• Your goal
Apart from the images, every record below must be given again without alteration.

(Saved data entries)
━━━━

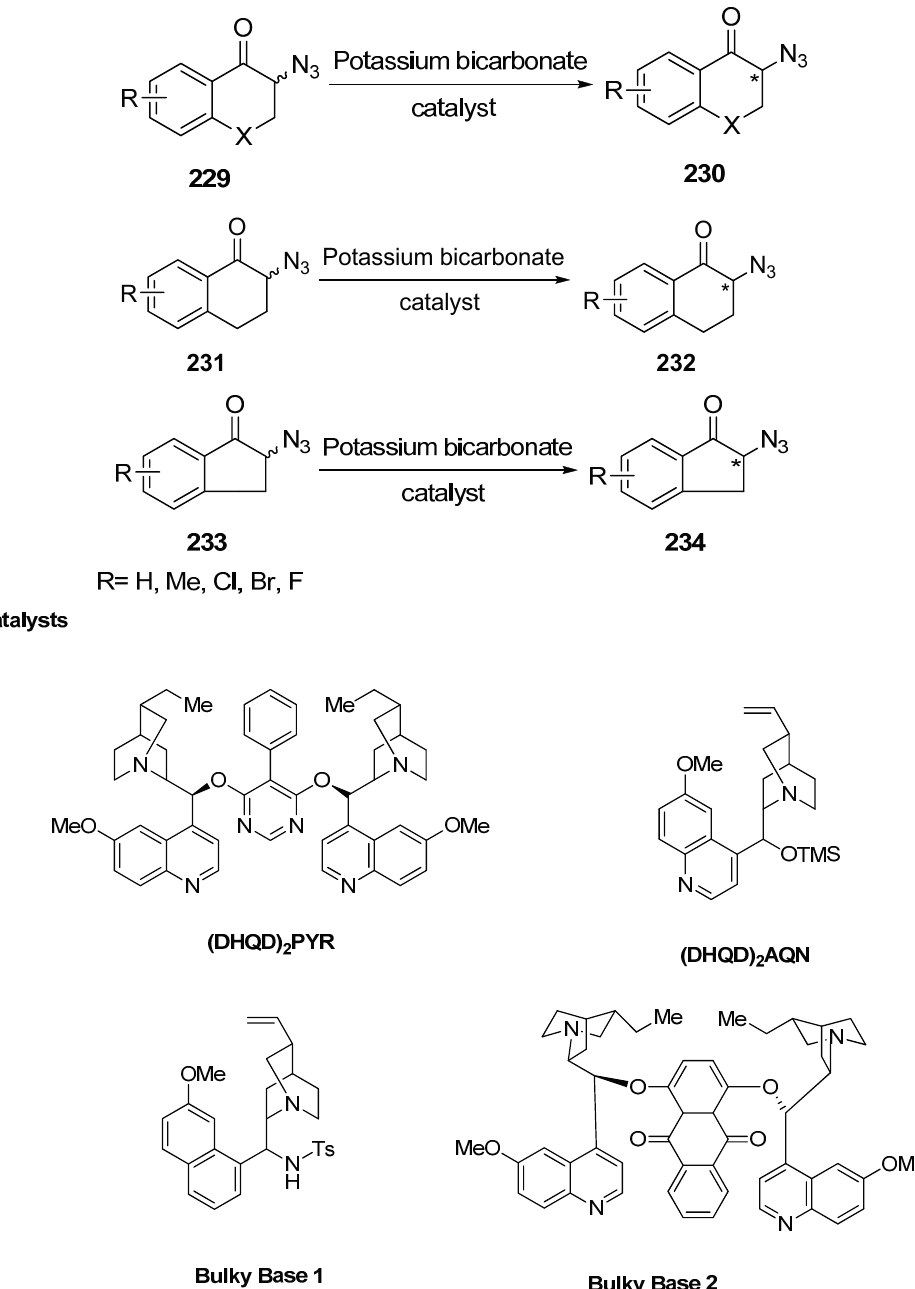
Scheme 88. Deracemization of chiral cyclic α -azido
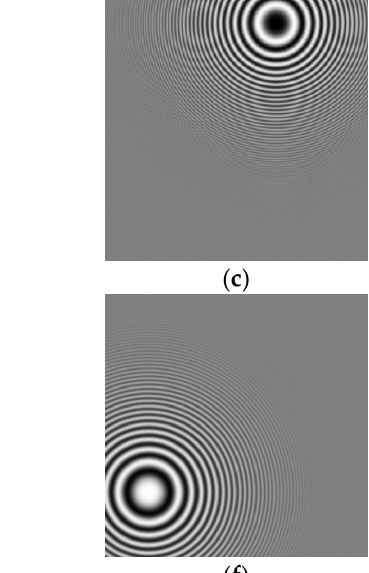
Figure 7. The separated and reconstructed fringe patterns ( a – f ) from the mixture signal shown in Figure 3a.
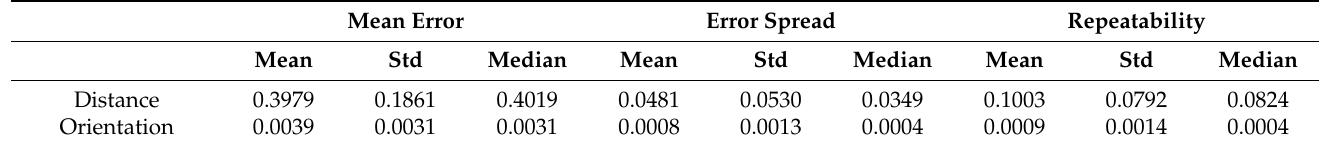
Table 4. Mean, standard deviation, and median for experimental inner areas.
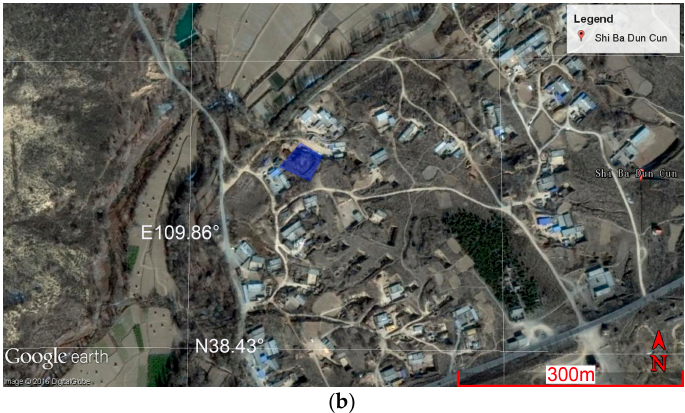
Figure 7. Maps of the study areas ( a ) Erlou Cun (22 April 2012, photos from Google Earth), the scanned area is in light blue and is about 348 m 2 ; ( b ) Shiba Dun Cun (12 February 2015, photos from Google Earth), the scanned area is in light blue and is about 225 m 2 .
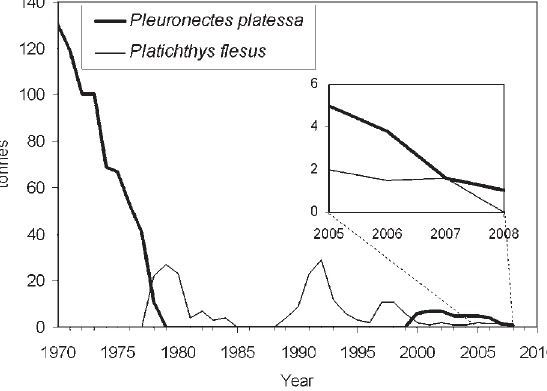
Fig. 1. – French catches of Platichtys flesus and Pleuronectes platessa in the gulf of Lions as reported to the FAO (FAO-GFCM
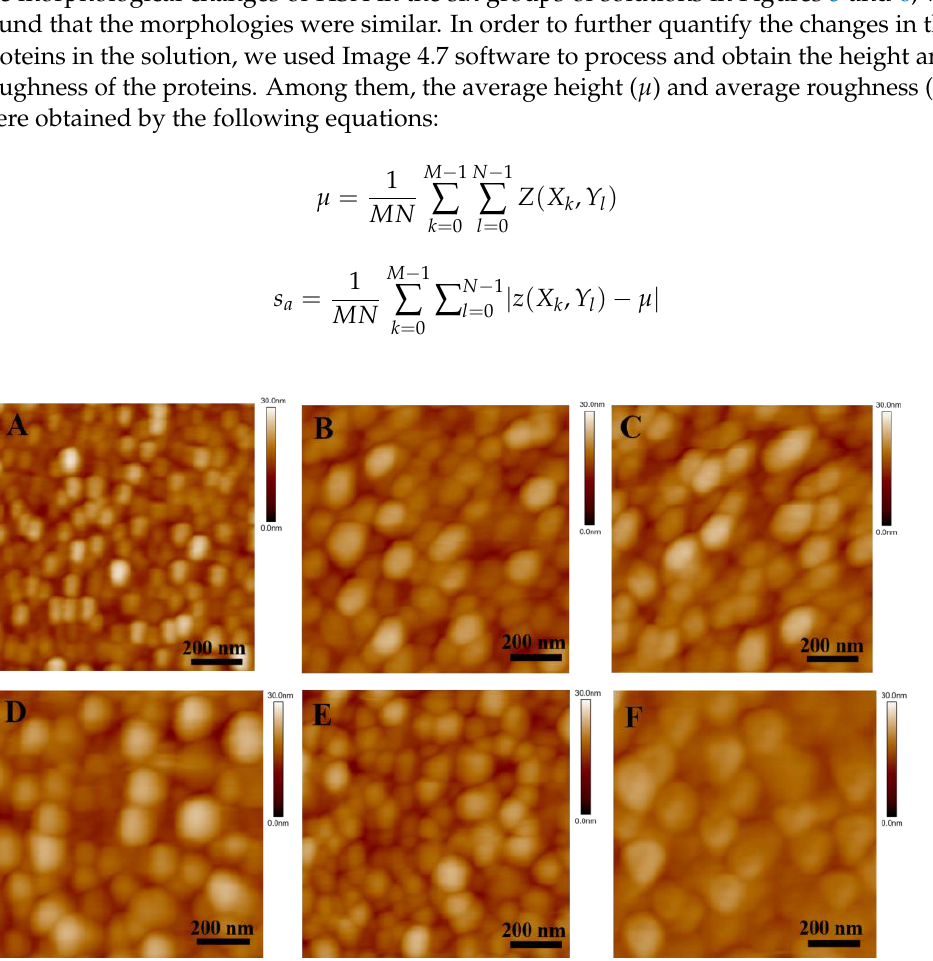
Figure 5. Morphology of HSA in different solutions characterized by AFM. ( A ) The control, ( B ) imatinib, ( C ) dasatinib, ( D ) nilotinib, ( E ) bosutinib, ( F ) ponatinib. Image size is 1 × 1 µ m 2 ; the scale bar is 200 nm; height scale is 30 nm from dark to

━━━━

• Answer space
Scheme 88. Deracemization of chiral cyclic α -azido
Figure 7. The separated and reconstructed fringe patterns ( a – f ) from the mixture signal shown in Figure 3a.
Table 4. Mean, standard deviation, and median for experimental inner areas.
Figure 7. Maps of the study areas ( a ) Erlou Cun (22 April 2012, photos from Google Earth), the scanned area is in light blue and is about 348 m 2 ; ( b ) Shiba Dun Cun (12 February 2015, photos from Google Earth), the scanned area is in light blue and is about 225 m 2 .
Fig. 1. – French catches of Platichtys flesus and Pleuronectes platessa in the gulf of Lions as reported to the FAO (FAO-GFCM
Figure 5. Morphology of HSA in different solutions characterized by AFM. ( A ) The control, ( B ) imatinib, ( C ) dasatinib, ( D ) nilotinib, ( E ) bosutinib, ( F ) ponatinib. Image size is 1 × 1 µ m 2 ; the scale bar is 200 nm; height scale is 30 nm from dark to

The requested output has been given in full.